Sport / Phakaaathi / World Soccer

Phakaaathi Reporter
2 minute read
11 Jan 2019
3:04 pm

Leeds to honour Albert Johanneson

Phakaaathi Reporter

The club has announced that they will be unveiling a Leeds Civic Trust Blue Plaque to honour the trailblazer.

Albert Johanneson (Pic Leeds)

Leeds United take on Derby in a Championship match at Elland Road today (Friday).

A statement on the Leeds website reads: “Ahead of kick-off at the Sky Bet Championship fixture on Friday 11 January, the granddaughter of Albert Johanneson, Samantha, will be joined in the West Stand Reception by former player Brian Deane, councillor Judith Blake, and councillor Jane Dowson along with representatives from Leeds United, Leeds Civic Trust, Leeds United Supporters’ Trust, and Kick It Out to unveil the special commemorative plaque.”

Johanneson made 200 appearances for the club from 1961 to 1969, scoring 67 goals and playing an integral role in helping the team to win promotion to the First Division in 1964.

In 1965 he became the first ever black African to play in an FA Cup Final at Wembley Stadium.

Angus Kinnear, chief executive of Leeds United Football Club, has spoken about the event and said: “It will be fantastic to have Samantha, Albert Johanneson’s granddaughter, with us on Friday to unveil this special plaque in honour of the first black footballer to play in an FA Cup final.

“Albert is a massive part of the history of Leeds United Football Club; he was a trailblazer and paved the way for other black players to make their mark on the sport. This is a fantastic occasion for the club as we enter our centenary year.”

The leader of Leeds City Council, councillor Judith Blake, added: “We should feel extremely proud that Albert wore the famous jersey of Leeds United and for his part in the club’s rise under the great Don Revie.

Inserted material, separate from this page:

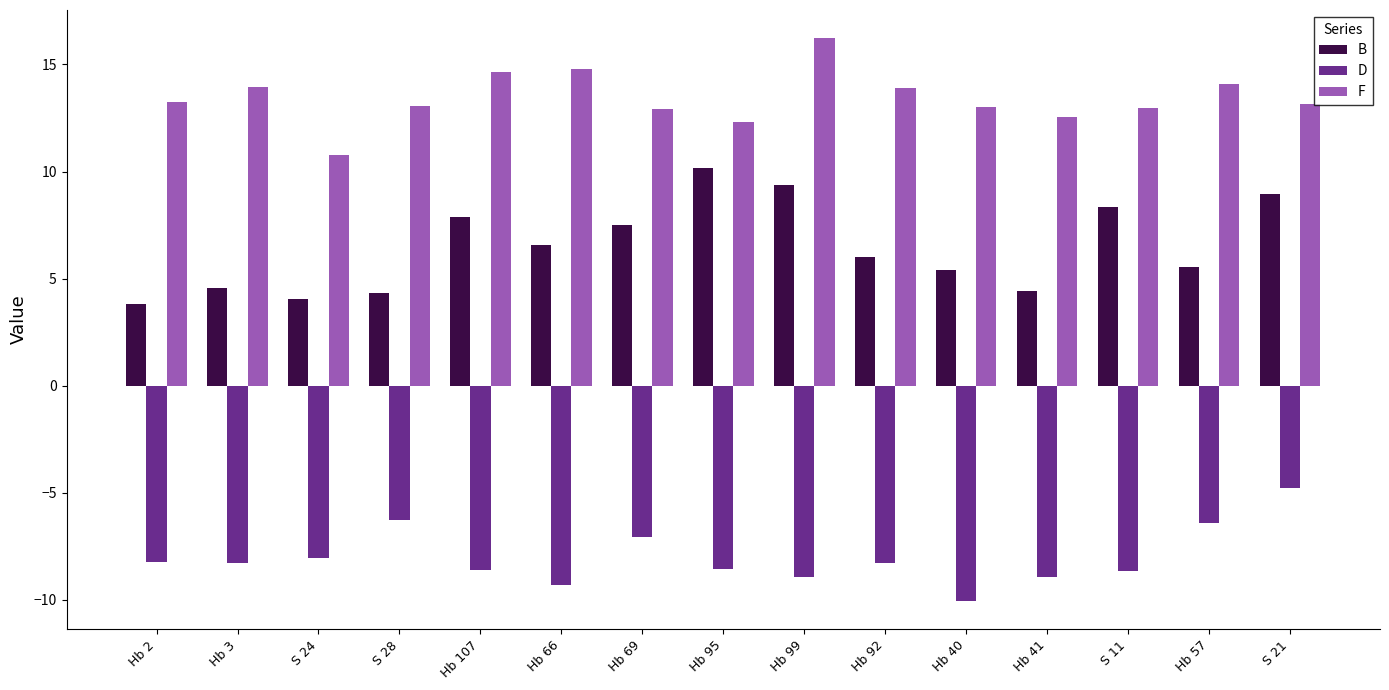

What is the spread (max minus min) of values at Hb 107?

23.2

“Not only did Albert play for Leeds at a time when there [were] very few black players playing professionally in the top flight of English football, he also holds the accolade of being the first black player in 1965 to play in an FA Cup final. The impact of both these feats and the inspiration it would have given to so many people should never be forgotten or underestimated.

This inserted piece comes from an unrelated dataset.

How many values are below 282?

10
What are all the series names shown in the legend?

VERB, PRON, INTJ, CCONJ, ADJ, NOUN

“There is no doubt that Albert’s accomplishments also played an important role in helping to pave the way for future generations of black footballers from across the globe to come to play in England as he once did from South Africa, and this alone is a truly wonderful legacy. A blue plaque at Elland Road in recognition of Albert and all that he achieved is the least that he deserves.”